Wajah Sinetron Indonesia
Oleh Abdul
Haris Booegies
Selama tarikh 2004, masyarakat
dijejali aneka sinetron. Beragam sinetron ditayangkan seperti drama,
laga, mistik, komedi serta percintaan. Semua sinetron itu diudarakan
susul-rnienyusul dari pagi sampai menjelang tengah malam.
Sinetron merupakan singkatan dari
sinema elektronik. Ungkapan tersebut lahir sekitar pertengahan tahun
80-an. Tiada jejak jelas siapa pencetus istilah itu. Sebelum
sinetron, maka yang jamak dipakai ialah sandiwara. Saat ini,
sinetron akrab dengan tiga nama yang ramai dibincangkan. Mereka
adalah Leily Sagita, Tamara Bleszynski dan Marshanda.
Leily merupakan ikon super jahat
dalam sinetron. Matanya yang melotot sampai nyaris keluar bila
marah, banyak ditiru artis pendatang baru. Ia identik dengan akting
yang suka berteriak-teriak. Pemirsa begitu gemas dengan
tingkah-polah Leily.
Lain Leily lain Tamara. Artis
jelita ini termasuk pelakon yang selalu memerankan sosok bergelimang
penganiayaan. Tak terkira sudah berapa drum airmata penonton
terkuras gara-gara kasihan melihatnya disiksa.

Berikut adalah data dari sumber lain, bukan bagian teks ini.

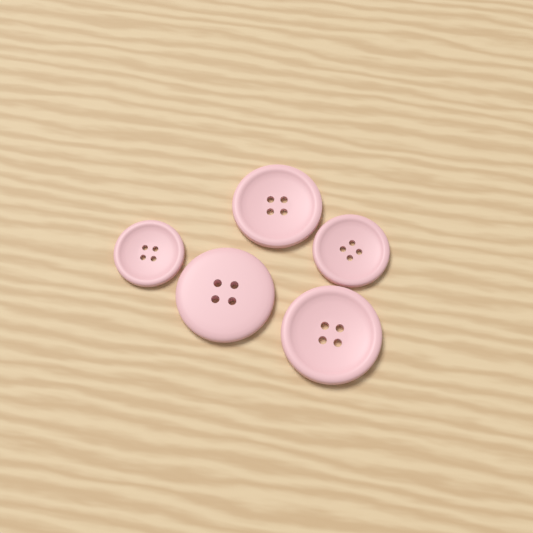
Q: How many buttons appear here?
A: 5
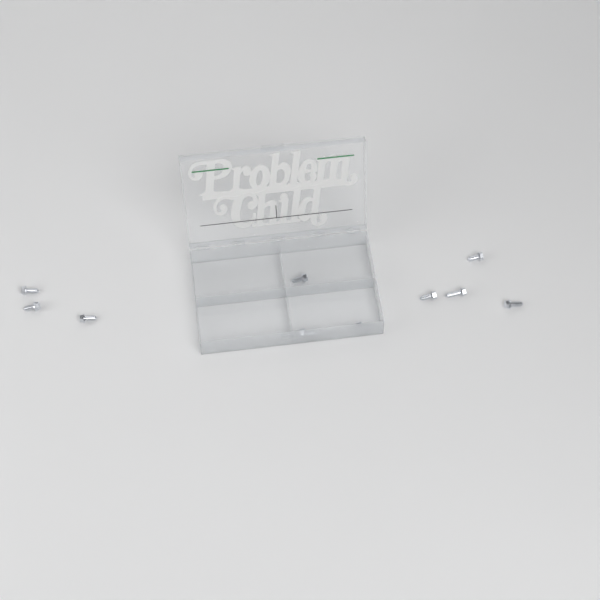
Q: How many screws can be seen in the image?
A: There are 10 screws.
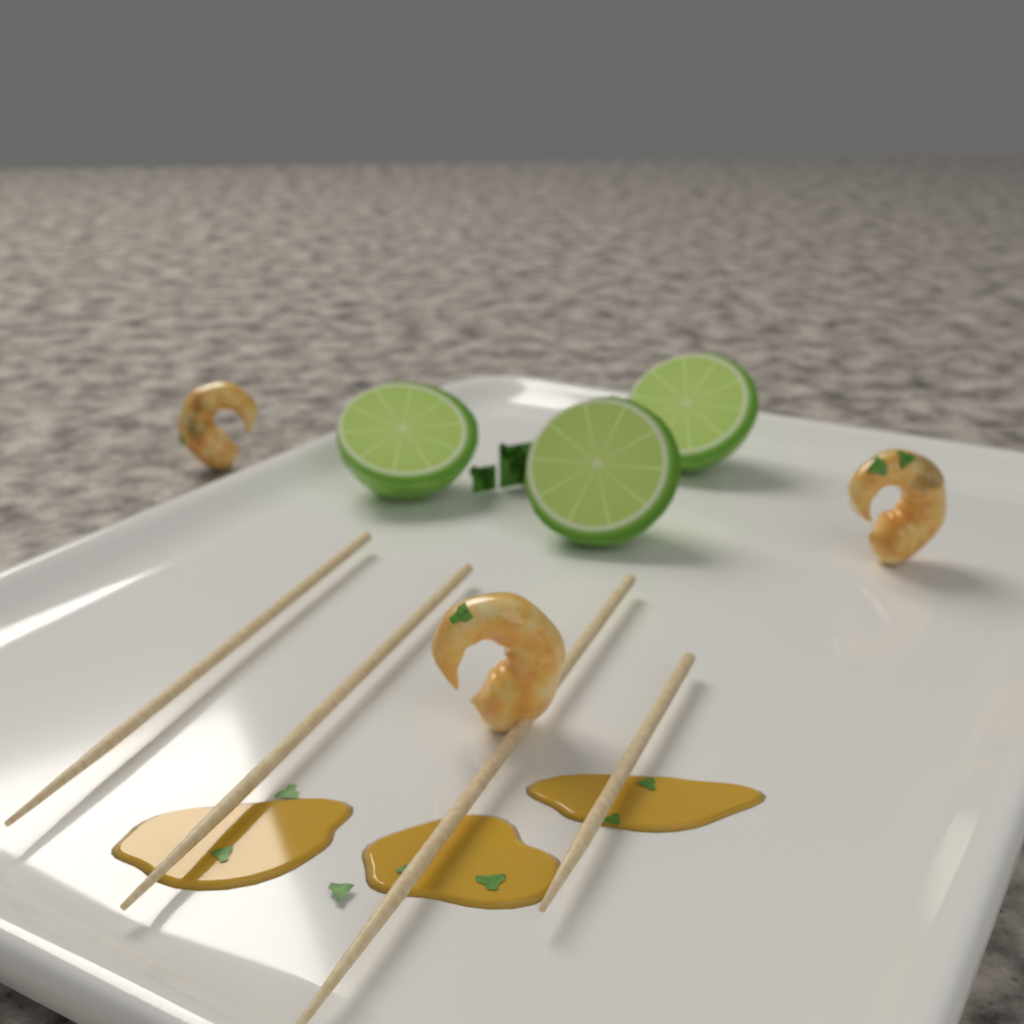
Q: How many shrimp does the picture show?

Kecantikan istri Teuku Rafly Pasya
tersebut, sesungguhnya kontras dengan peran yang dibawakan.
Penempatan Tamara sebagai figur yang selalu dizalimi, tentu terkait
dengan ending cerita. Di akhir kisah, tokoh yang tak putus
dirundung malang, wajib tampil mempesona sebagai pemenang.
Wajah terakhir yang sering muncul
yaitu Marshanda. Gadis manis itu tergolong idola anak-anak serta
remaja. Parasnya cantik. Ia kelihatan ditakdirkan lahir sebagai
bintang film. Simpati dan iba mengalir pada Marshanda akibat
perannya yang tak lelah berjodoh dengan sosok yang 100 persen
dinistai.
Instrumen Karakter
Dalam seni peran, terdapat unsur
yang menjadi patokan. Artis, misalnya, mesti bermain penuh
konsentrasi, intens, konstan, menguasai naskah serta kaya
improvisasi. Sang bintang mutlak menggunakan segenap elemen raganya
sebagai instrumen dalam menghayati karakter.

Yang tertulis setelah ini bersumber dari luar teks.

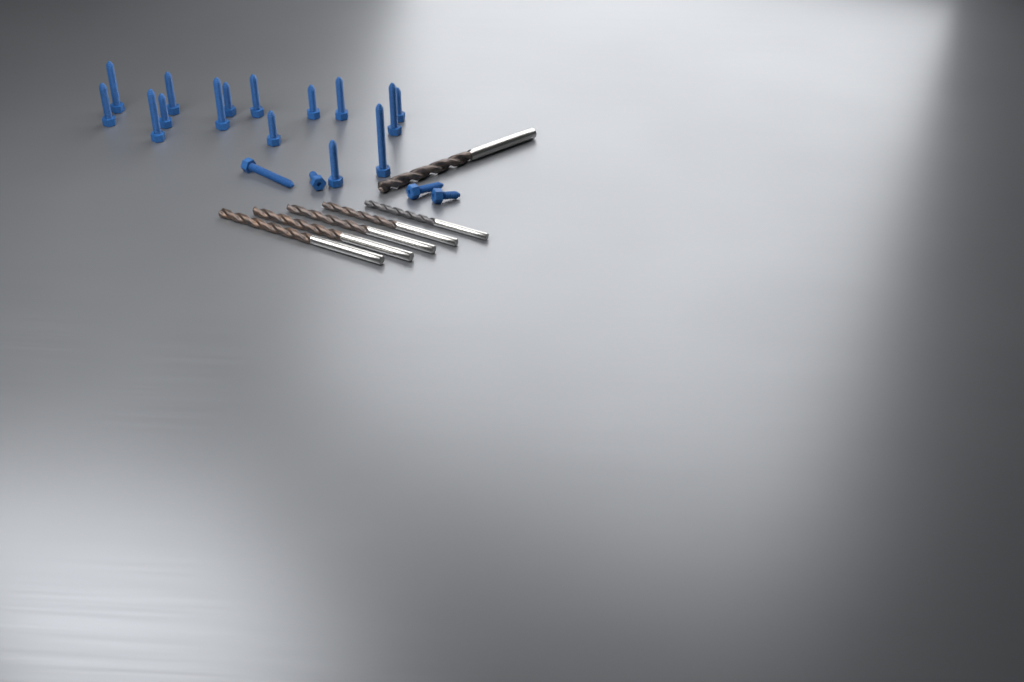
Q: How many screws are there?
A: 19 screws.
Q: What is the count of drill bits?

Di sisi lain, sutradara menyiapkan
setting yang sarat makna. Lantas sinematografer memperlakukan
kamera laiknya penyair memainkan pena dalam merangkai huruf.
Keandalan dalam mencumbui kamera bakal menghasilkan gambar yang elok
dipandang.
Dewasa ini, yang ada justru
sinetron yang menghadirkan dunia kelam terhadap daya khayal penonton.

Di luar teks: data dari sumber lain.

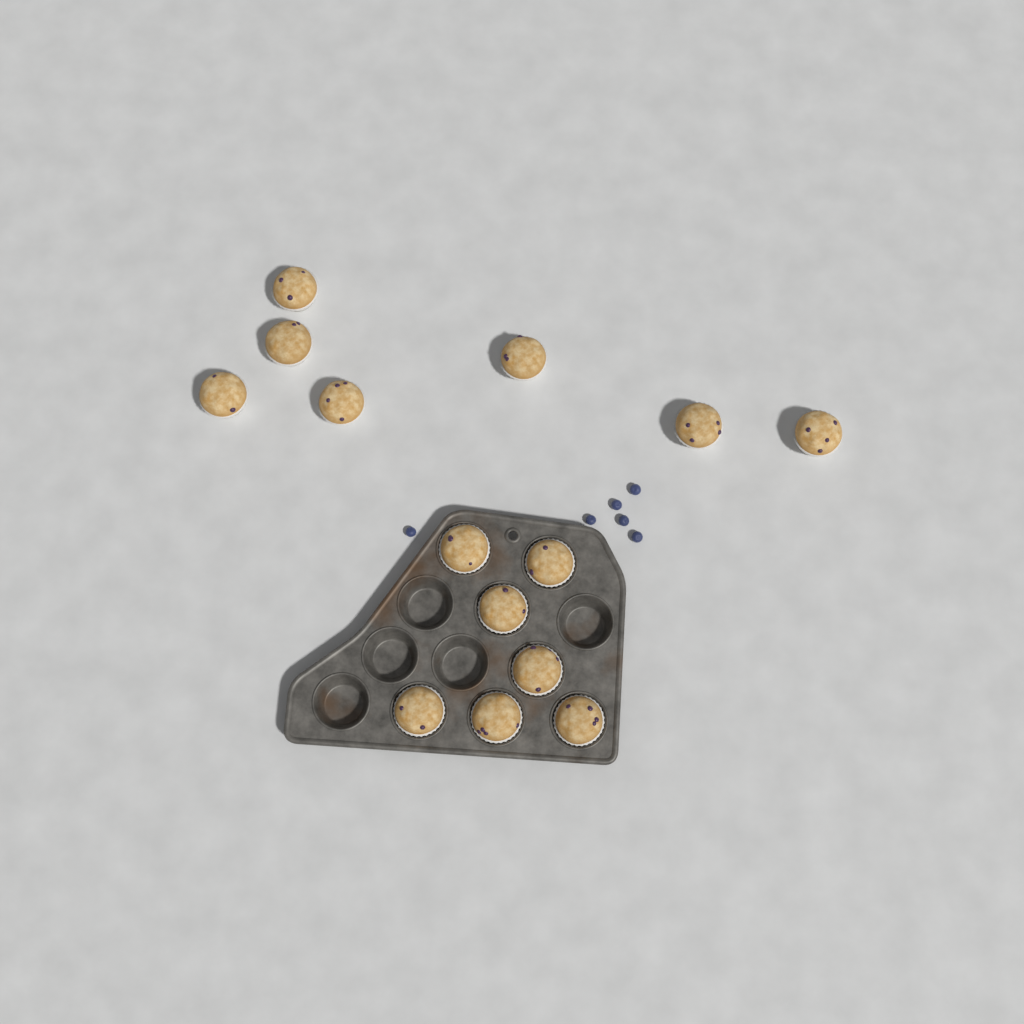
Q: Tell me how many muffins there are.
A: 14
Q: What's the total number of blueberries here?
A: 6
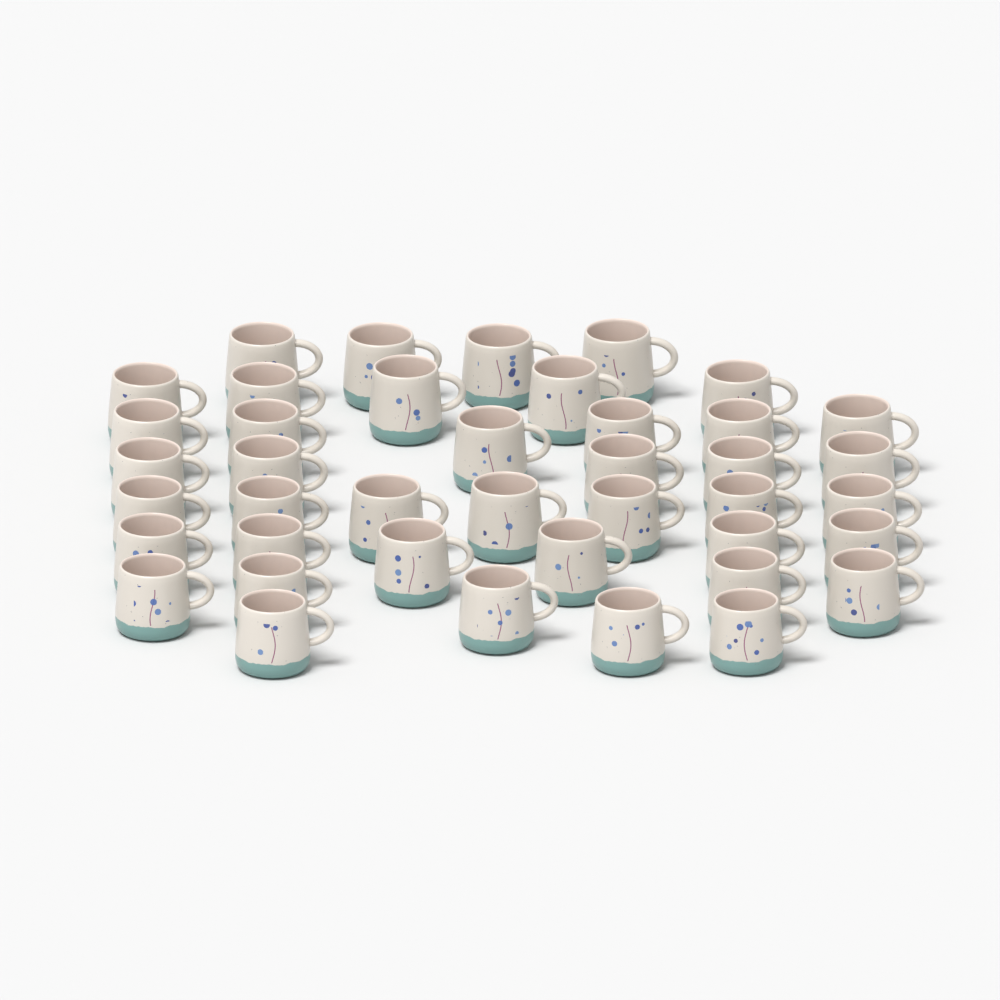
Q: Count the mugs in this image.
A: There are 41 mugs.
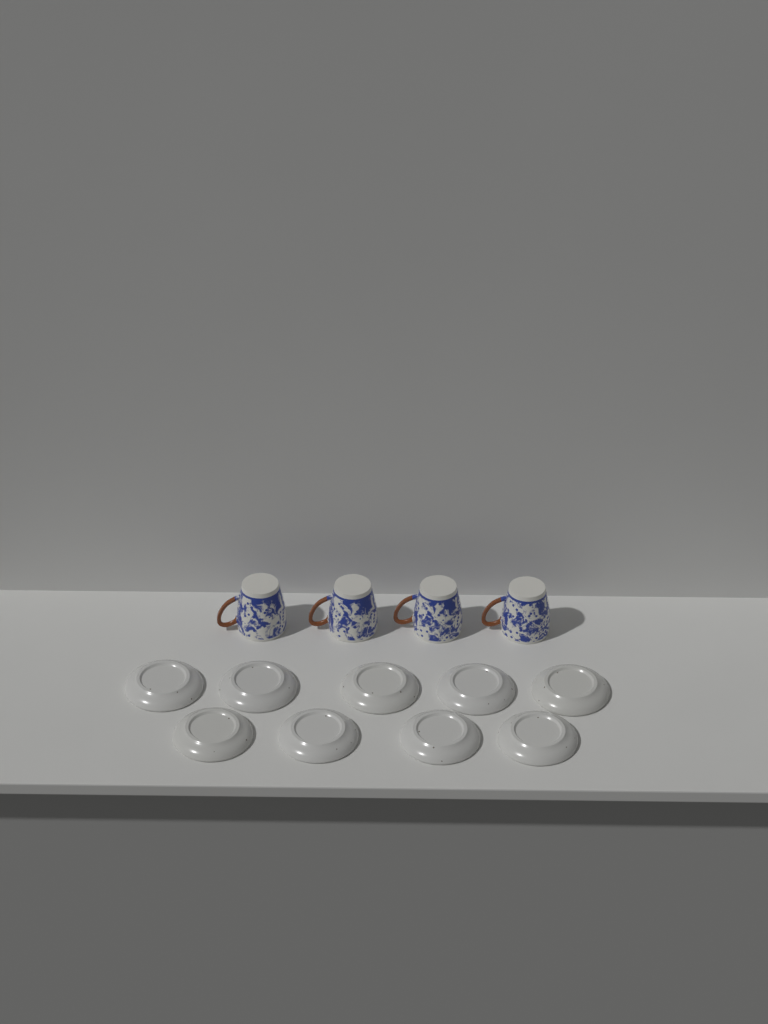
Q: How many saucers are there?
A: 9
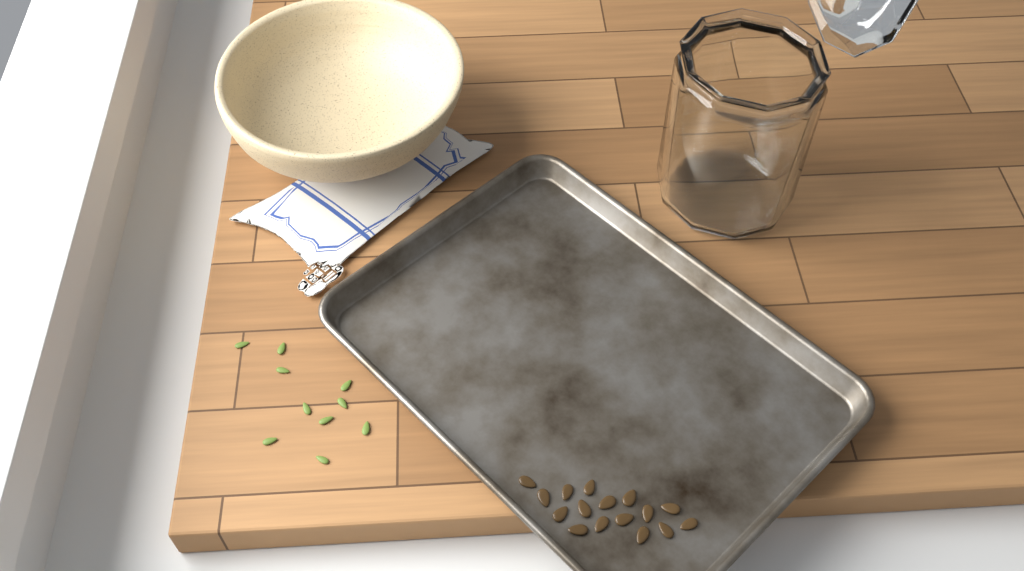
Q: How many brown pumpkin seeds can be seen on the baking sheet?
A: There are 16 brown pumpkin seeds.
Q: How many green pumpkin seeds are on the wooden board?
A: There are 10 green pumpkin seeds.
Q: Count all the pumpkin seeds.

Sinetron sekedar visualisasi sebuah plot. Orang-orang di balik
layar tidak mendeskripsikan idiom sinematik yang eksotik dalam
menyulam tiap shot. Mereka lebih mementingkan tata rias
ketimbang tata artistik. Mereka rakus mengutamakan gaya, kecantikan
dan keglamouran.
Insan sinetron masih terjebak
bahwa artis adalah bintang film. Mereka sulit mempopulerkan jika
skenario merupakan bintang film. Akibatnya, sinetron cuma memamerkan
tampang cakep serta rumah mewah dengan perabot antik. Mereka malahan
sarapan dengan roti. Padahal, makan pagi orang Indonesia lazimnya
dengan nasi.
Konstruksi yang digampangkan
akhirnya melahirkan sinetron tandus dan dangkal. Tidak ada
kecermatan dalam mengolah alur. Hingga, arah cerita terhuyung-huyung
laksana pendekar mabuk, membingungkan, semau gue sekaligus
melecehkan intelektualitas.
Plot hikayat sinetron sesak oleh
bermacam problem. Bumbu itu dikehendaki agar dapat mendramatisasi
jalan cerita. Padahal, bumbu tersebut justru meruwetkan. Apalagi,
dialog pemainnya panjang serta monoton. Ketika bercakap-cakap, maka,
terkesan sangat diatur. Pola bertuturnya persis orang berpidato atau
baca sajak. Kamera tak bergairah menyorot adegan per adegan.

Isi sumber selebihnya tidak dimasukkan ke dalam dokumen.